**ZU ERLEDIGEN A**
Gib aus dem folgenden Auszug zur Entscheidung des Verwaltungsgerichtshofes den Abschnitt wortgetreu aus, der bei "22 Nach § 51 VfGG" beginnt und bei "behördlichen Akte auszusprechen." endet.

**AUSZUG ZUM LESEN**
⟨

Der Verwaltungsgerichtshof hat erwogen:

20 2.1. Gemäß Art. 133 Abs. 1 Z 3 B‑VG erkennt der Verwaltungsgerichtshof (unter anderem) über Kompetenzkonflikte zwischen Verwaltungsgerichten.

21 Gemäß § 71 VwGG sind im Verfahren zur Entscheidung von Kompetenzkonflikten zwischen Verwaltungsgerichten die §§ 43 bis 46, 484951 und 52 VfGG sinngemäß anzuwenden.

22 Nach § 51 VfGG hat das Erkenntnis des Verfassungsgerichtshofes über die Kompetenz auch die Aufhebung der diesem Erkenntnis entgegenstehenden behördlichen Akte auszusprechen.

23 2.2. § 2 Eisenbahn-Enteignungsentschädigungsgesetz ‑ EisbEG, BGBl. Nr. 71/1954, lautet (auszugsweise):

„§ 2. (1) Das Enteignungsrecht kann zu einer dauernden oder vorübergehenden Enteignung nur insoweit ausgeübt werden, als es die Herstellung und der Betrieb der Eisenbahn notwendig machen.

(2) Es umfaßt insbesondere das Recht:

1. auf Abtretung von Grundstücken;

...“

24 2.3. § 6 Hochleistungsstreckengesetz ‑ HLG, BGBl. Nr. 135/1989, lautet (auszugsweise):

„§ 6. (1) Der Landeshauptmann hat in einem Enteignungsbescheid (§§ 2 und 3 des Eisenbahnenteignungsgesetzes 1954) für den Bau einer Hochleistungsstrecke zugleich mit Gegenstand und Umfang der Enteignung die Höhe der Entschädigung unter Setzung einer angemessenen Leistungsfrist festzusetzen. Die Höhe der Entschädigung ist auf Grund einer Sachverständigenschätzung nach den Bestimmungen des Eisenbahnenteignungsgesetzes 1954 zu ermitteln. Im Falle eines Übereinkommens über die Höhe der Entschädigung tritt im Enteignungsbescheid an die Stelle der Entscheidung über die Entschädigung die Beurkundung des Übereinkommens. Die Leistungsfrist beginnt mit der Rechtskraft des Enteignungsbescheides.

...“

25 3. Zur Zulässigkeit

26 3.1. Der Verwaltungsgerichtshof hat bereits ausgesprochen, dass die Behörde, welche den mit Beschwerde bekämpften Bescheid erlassen hat und daher gemäß § 18 VwGVG Partei des Verfahrens vor dem Verwaltungsgericht ist (belangte Behörde), als beteiligte Partei iSd gemäß § 71 VwGG sinngemäß anzuwendenden § 46 Abs. 1 VfGG den Antrag auf Entscheidung eines verneinenden Kompetenzkonfliktes stellen kann (vgl. VwGH 18.1.2015, Ko 2015/03/0001). Die Landeshauptfrau von Niederösterreich ist daher zur Antragstellung legitimiert.

⟩

**ZU ERLEDIGEN B**
Gib die Zeilen der gesammelten Daten unten als zweispaltige CSV mit den Spalten eingabe und ausgabe wieder, beginnend mit der Zeile, die "Please work out" enthält, und endend mit der Zeile, die "dist [0.000021, 0.000322]" enthält, beide einschließlich. Schreib je Paar aus Eingabe und zugehöriger Ausgabe einen Datensatz, jedes Feld in Anführungszeichen und mit Leerzeichen statt Zeilenumbrüchen.

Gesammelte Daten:
⟨

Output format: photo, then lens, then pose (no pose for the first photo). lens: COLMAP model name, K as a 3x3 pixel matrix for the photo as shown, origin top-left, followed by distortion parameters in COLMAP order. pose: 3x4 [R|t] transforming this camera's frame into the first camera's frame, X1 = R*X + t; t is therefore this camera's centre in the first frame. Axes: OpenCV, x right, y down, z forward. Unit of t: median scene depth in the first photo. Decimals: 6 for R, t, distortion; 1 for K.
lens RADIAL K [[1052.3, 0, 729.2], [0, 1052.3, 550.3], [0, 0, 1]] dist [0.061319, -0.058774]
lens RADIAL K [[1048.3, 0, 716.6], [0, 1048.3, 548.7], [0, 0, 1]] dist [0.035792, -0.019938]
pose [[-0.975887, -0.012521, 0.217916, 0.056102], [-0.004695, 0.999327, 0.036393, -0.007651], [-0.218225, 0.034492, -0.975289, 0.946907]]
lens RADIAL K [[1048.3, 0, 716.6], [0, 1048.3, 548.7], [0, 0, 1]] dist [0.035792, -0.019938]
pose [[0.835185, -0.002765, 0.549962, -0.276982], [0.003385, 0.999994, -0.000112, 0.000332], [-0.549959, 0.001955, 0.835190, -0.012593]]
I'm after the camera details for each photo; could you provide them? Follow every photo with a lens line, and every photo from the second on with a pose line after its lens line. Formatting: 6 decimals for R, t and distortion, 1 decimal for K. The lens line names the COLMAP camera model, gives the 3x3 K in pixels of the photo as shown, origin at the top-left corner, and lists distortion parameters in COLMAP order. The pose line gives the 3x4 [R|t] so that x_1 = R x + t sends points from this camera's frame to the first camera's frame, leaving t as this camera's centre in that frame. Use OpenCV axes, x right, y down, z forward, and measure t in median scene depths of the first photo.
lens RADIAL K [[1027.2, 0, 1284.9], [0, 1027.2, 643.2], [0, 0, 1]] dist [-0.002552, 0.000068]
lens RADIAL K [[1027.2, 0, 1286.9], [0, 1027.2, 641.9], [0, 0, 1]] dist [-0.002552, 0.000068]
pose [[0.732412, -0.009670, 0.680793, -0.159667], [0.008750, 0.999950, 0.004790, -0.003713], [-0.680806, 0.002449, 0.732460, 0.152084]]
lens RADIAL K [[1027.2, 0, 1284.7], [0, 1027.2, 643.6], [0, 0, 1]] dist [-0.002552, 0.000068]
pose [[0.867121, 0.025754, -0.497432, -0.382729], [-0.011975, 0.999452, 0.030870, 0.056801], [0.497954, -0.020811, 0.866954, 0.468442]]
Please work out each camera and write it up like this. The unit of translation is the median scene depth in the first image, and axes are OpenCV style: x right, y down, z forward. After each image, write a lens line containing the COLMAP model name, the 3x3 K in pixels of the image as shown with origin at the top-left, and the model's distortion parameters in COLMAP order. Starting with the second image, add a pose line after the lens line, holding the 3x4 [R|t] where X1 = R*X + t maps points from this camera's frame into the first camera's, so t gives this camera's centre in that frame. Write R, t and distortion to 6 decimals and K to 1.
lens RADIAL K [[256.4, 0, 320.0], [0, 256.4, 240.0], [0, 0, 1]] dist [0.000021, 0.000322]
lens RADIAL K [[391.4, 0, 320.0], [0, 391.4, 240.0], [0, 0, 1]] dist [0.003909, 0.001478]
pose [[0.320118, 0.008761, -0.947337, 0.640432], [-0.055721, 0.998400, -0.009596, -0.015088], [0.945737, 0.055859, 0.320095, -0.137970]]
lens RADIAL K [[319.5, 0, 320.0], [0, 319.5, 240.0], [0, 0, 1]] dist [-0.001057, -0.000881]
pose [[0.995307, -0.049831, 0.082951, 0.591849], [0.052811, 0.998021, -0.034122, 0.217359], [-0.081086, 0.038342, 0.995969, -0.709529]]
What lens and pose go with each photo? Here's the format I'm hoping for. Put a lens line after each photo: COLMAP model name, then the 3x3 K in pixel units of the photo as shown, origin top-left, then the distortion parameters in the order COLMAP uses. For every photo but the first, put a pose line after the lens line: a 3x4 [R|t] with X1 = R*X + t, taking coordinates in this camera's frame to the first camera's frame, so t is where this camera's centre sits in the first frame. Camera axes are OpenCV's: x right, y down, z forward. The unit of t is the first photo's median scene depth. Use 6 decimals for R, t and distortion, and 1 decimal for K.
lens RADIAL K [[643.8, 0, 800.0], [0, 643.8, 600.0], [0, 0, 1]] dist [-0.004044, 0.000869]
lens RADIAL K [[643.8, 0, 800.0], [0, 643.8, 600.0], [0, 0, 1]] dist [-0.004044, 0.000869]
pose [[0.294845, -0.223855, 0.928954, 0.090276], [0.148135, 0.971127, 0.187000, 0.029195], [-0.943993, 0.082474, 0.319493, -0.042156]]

⟩

**ENDGÜLTIGE ANTWORT A**
22 Nach § 51 VfGG hat das Erkenntnis des Verfassungsgerichtshofes über die Kompetenz auch die Aufhebung der diesem Erkenntnis entgegenstehenden behördlichen Akte auszusprechen.

**ENDGÜLTIGE ANTWORT B**
eingabe,ausgabe
"Please work out each camera and write it up like this. The unit of translation is the median scene depth in the first image, and axes are OpenCV style: x right, y down, z forward. After each image, write a lens line containing the COLMAP model name, the 3x3 K in pixels of the image as shown with origin at the top-left, and the model's distortion parameters in COLMAP order. Starting with the second image, add a pose line after the lens line, holding the 3x4 [R|t] where X1 = R*X + t maps points from this camera's frame into the first camera's, so t gives this camera's centre in that frame. Write R, t and distortion to 6 decimals and K to 1.","lens RADIAL K [[256.4, 0, 320.0], [0, 256.4, 240.0], [0, 0, 1]] dist [0.000021, 0.000322]"